Crawford’s experience will be hugely valuable, both in terms of M&A “looking at other complimentary businesses that might align with a strategy for growth”, but also in the investor relations side in terms of building the shareholder base.

“Aside from the UK, we’re looking at the next steps for growing the shareholder base on a wider scale geographically. As a global digital company, we’re on the radar for investors in other parts of the world.

“We also need to make sure we’re fit for purpose as we grow, so we will undertake finance system reviews as we go forward,” says Crawford, who also heads up IT and HR.

Resilient structure

Crawford says that the recent strength in Team 17’s share price is a reflection of shareholder enthusiasm for its diverse approach to game development and investment. “Most of our investment is in our people and support of our third party development partners, so it’s a relatively low cost base in that sense, but we’ve generated in the last few years some good earnings and converted it all into cash. That allows us to support our business going forward,” he says.

As well as recently acquiring a studio in Manchester called Yippee at the start of the year, the first acquisition in the planned M&A programme, Crawford says Team 17 will continue to hire in the next few months, despite the impact of coronavirus.

“We’ve not furloughed anybody. My IT team did an incredible job to take what was a very studio-based, office-based business to working from home. Within two weeks we had everybody working from home,” he says.

But while the business is well placed to ride the economic storm ahead, Crawford says there are inevitably concerns about the scale of the likely recession. “We’re in a pretty good place, but if lockdown continues and the economy changes, there are some concerns about what is the economic environment going to be like in the next three, six or 12 months?

“Whilst we can work from home, if people can’t put their children into childcare, if our development partners can’t get their teams, if people don’t have the money to spend on entertainment, then there are cautions for the economies around the world,” he adds.
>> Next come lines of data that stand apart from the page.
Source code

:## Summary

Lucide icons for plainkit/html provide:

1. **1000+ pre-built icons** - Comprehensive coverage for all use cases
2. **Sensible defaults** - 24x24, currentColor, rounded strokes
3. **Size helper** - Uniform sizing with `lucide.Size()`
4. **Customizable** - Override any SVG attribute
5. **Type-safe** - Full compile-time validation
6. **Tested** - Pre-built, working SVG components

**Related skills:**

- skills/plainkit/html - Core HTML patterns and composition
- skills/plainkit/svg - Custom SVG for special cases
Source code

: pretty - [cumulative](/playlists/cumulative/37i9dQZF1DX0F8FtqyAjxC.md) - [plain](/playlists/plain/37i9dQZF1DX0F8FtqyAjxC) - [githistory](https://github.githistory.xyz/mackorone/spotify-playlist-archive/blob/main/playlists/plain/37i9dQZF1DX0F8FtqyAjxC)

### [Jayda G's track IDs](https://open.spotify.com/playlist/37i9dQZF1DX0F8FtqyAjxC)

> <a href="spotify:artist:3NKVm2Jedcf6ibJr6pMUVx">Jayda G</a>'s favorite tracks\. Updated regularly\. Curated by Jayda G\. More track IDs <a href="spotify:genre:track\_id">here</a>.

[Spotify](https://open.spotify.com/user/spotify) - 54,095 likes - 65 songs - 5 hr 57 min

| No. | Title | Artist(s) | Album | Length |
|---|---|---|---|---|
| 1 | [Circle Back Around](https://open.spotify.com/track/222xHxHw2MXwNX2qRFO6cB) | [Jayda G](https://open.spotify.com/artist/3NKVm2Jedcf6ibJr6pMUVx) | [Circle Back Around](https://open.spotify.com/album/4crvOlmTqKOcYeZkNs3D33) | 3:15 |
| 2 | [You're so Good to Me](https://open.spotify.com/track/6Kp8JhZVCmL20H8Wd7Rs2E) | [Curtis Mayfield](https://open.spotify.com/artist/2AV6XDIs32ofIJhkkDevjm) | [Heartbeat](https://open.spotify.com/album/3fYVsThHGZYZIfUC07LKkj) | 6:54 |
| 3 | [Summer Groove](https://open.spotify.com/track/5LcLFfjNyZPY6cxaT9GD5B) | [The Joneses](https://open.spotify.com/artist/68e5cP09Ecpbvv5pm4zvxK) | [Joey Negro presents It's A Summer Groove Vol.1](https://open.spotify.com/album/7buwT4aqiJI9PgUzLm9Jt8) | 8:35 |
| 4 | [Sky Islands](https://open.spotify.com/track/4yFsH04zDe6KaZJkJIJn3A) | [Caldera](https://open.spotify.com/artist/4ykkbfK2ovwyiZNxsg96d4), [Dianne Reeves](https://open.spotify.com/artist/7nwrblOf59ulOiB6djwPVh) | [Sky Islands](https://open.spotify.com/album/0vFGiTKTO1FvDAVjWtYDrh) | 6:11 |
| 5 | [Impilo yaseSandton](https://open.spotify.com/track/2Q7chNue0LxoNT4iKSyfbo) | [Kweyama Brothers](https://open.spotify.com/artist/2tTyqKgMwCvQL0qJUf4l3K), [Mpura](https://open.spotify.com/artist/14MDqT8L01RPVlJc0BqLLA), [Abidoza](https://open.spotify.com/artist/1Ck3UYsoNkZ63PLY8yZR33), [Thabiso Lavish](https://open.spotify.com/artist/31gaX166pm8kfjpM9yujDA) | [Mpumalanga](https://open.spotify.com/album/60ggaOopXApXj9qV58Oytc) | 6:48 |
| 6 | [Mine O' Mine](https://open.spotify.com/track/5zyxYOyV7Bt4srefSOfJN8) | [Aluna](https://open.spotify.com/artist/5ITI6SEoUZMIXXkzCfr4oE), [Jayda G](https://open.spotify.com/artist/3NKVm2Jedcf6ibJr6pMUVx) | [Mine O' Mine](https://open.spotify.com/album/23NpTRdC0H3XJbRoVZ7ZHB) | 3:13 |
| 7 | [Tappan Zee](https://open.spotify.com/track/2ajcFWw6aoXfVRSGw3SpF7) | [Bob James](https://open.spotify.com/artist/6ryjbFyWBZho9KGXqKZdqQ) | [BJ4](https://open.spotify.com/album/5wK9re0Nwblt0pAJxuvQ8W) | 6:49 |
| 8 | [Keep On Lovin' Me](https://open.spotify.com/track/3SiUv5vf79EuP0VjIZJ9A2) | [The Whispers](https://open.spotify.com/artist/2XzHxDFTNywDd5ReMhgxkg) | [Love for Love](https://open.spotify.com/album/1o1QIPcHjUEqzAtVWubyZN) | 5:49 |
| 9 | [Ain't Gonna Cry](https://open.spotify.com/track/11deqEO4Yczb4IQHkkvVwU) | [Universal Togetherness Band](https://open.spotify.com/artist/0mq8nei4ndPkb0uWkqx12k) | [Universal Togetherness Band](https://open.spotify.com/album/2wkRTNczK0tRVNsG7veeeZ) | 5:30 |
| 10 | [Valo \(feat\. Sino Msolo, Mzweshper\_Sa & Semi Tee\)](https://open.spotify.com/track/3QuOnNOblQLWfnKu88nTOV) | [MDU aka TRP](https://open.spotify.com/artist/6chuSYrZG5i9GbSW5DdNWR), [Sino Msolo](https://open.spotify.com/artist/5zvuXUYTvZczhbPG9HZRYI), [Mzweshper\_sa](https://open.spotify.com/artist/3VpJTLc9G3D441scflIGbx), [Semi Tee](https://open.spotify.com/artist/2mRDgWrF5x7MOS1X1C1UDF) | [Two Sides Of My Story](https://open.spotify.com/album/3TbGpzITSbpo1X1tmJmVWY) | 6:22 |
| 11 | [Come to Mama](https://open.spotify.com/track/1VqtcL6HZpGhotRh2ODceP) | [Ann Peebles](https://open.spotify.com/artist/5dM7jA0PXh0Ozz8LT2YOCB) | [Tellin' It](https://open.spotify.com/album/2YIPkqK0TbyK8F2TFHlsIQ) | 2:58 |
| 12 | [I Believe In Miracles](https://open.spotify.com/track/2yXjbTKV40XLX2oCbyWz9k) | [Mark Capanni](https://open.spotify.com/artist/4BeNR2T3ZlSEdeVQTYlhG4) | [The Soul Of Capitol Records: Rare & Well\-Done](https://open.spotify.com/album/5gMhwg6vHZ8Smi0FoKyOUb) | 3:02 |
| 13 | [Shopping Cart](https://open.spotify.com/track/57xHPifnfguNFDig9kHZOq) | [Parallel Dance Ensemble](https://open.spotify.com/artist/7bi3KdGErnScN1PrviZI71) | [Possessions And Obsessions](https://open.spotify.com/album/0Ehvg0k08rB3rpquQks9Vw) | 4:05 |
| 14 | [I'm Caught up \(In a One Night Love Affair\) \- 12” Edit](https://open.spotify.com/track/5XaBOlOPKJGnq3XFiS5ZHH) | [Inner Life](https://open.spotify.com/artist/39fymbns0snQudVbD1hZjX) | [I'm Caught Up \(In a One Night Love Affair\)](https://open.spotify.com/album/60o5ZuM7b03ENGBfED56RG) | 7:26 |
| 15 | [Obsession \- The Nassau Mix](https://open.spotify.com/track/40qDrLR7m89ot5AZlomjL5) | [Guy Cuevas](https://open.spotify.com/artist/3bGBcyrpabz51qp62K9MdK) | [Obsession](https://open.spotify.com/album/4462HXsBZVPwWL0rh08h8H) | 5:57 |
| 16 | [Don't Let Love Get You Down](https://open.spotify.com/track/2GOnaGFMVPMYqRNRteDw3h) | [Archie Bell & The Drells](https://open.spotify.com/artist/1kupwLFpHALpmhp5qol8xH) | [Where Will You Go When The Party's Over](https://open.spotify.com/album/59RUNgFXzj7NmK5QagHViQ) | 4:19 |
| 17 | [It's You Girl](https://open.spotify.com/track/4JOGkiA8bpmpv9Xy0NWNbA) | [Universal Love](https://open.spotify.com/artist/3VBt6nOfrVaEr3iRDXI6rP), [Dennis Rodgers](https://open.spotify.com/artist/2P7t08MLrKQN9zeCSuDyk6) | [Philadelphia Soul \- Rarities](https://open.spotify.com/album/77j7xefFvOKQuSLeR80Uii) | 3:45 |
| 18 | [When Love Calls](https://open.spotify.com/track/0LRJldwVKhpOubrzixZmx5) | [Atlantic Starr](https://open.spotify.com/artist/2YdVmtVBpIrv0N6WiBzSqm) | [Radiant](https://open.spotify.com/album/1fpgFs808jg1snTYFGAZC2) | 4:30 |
In the recent trading statement Team 17 said: “There clearly remains a degree of uncertainty as to the longevity and socio-economic effects of the coronavirus on our markets. This, combined with next generation consoles and new IP launches across the second half of the year, creates a more unpredictable backdrop to maximise the best commercial opportunities for each game both digitally and physically.”

Crawford says his confidence in the future is maintained by working closely with Bestwick. “Debbie is a very inspirational leader, with buckets of experience in the sector. There isn’t a business she doesn’t know or a game title she doesn’t understand, which makes the job of sitting alongside her in investor meetings a lot easier,” he says.

There was also plenty of support from the wider team on his arrival, “including the studio side helping me understand the gaming side,” which he’s hoping to put to good use by playing more of when he gets an opportunity. His picks are family-oriented cooking game Overcook, physics-based Moving Out that launched at the end of April and strategy game The Escapist. “I’m hoping to spend a bit more time getting into them,” he says.